Holman W. Jenkins, Jr. in his Business World column in the WSJ this week, was on about how Comcast, a big corporation, needs relief from government regulation, and for all I know he's right. But then his rant picks on poor Jimmy Carter, whose presidency unaccountably presided over a wonderful revolution of deregulation of "transportation and energy industries". Oh, that's when we chopped the best telephone company in the world into fifty pieces, and Bell Labs, that invented the transistor, began to disappear. That's probably also when we deregulated airlines, and TWA vanished. Is that when we deregulated electricity, leading to Enron? Maybe that's when we deregulated the Savings & Loans, whereupon many of them were stolen.
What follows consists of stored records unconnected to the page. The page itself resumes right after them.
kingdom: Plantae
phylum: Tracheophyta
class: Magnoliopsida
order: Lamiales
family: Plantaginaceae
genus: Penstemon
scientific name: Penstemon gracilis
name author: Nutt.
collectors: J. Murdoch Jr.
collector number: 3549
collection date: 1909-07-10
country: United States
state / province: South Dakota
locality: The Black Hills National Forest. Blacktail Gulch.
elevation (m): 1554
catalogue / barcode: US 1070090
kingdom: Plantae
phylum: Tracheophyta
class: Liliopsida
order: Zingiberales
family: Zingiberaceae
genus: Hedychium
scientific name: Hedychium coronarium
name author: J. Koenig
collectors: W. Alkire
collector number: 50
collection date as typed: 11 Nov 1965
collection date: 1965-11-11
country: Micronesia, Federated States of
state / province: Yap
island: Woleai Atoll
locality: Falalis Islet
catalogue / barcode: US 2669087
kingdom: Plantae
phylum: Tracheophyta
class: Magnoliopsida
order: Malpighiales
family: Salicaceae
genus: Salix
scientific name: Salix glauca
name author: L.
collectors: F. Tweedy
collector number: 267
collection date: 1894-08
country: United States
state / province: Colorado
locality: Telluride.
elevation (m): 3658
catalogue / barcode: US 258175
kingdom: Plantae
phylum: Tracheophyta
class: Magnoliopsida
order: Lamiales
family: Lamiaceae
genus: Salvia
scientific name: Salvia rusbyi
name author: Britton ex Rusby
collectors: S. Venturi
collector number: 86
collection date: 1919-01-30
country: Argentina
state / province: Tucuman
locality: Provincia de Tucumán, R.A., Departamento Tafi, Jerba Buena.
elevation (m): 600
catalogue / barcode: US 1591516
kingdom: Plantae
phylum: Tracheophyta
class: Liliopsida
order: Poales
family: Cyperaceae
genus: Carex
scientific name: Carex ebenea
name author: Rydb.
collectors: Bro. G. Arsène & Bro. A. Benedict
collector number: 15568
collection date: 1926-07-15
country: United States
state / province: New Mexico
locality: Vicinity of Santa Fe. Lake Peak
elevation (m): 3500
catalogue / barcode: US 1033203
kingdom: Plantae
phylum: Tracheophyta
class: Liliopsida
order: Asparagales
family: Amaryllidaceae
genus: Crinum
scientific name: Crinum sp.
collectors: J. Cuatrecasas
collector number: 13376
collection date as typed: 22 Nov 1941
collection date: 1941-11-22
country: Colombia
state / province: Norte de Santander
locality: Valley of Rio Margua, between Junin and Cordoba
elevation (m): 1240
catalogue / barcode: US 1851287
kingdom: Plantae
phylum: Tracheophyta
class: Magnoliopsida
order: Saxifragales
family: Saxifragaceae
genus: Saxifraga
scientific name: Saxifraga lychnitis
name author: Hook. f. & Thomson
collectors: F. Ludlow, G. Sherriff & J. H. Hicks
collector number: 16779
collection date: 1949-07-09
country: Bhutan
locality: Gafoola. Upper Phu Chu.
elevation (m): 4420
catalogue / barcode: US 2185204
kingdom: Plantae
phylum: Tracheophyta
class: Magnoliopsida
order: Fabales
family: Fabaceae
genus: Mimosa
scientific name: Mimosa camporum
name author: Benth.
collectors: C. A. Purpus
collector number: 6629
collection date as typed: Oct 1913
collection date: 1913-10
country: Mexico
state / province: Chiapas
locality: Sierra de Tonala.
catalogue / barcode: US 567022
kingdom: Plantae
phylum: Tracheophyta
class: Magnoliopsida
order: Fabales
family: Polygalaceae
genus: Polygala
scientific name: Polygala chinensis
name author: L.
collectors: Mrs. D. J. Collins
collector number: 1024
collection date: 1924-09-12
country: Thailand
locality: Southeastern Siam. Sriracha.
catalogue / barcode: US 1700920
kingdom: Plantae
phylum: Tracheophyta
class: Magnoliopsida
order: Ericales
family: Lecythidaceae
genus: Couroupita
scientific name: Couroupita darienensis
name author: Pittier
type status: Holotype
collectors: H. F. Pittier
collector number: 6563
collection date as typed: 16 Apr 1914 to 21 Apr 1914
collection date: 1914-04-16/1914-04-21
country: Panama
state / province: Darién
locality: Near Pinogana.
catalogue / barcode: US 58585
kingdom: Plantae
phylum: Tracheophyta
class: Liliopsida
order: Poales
We need some deregulation, all right. So that the local authority can't tell me that I need to put railings on my ordinary front porch. So that the barber shop doesn't need a full-time employee just to sweep incessantly so that an inspector doesn't find a hair on the floor. Oh, and so that we don't have federal paramilitaries raiding guitar factories.

In today's paper the director of a company that runs hundreds of fast-food joints tells us why we don't want a higher minimum wage. How many fast-food joints do we have in any American city, and who would care if half of them closed? And if the people who work in the half that don't close earned a living wage, they'd go out and spend that money, helping to create jobs that don't involve flipping burgers.

Most people would agree that Germany, Switzerland, and the Scandinavian countries are prosperous, with stable economies, as well as plenty of social welfare. Germany, for instance, has strong unions. But English-speaking countries seem to prefer a laissez faire, dog-eat-dog "I've got mine, screw you" type of economy. And that's what we've got, so what's everybody complaining about?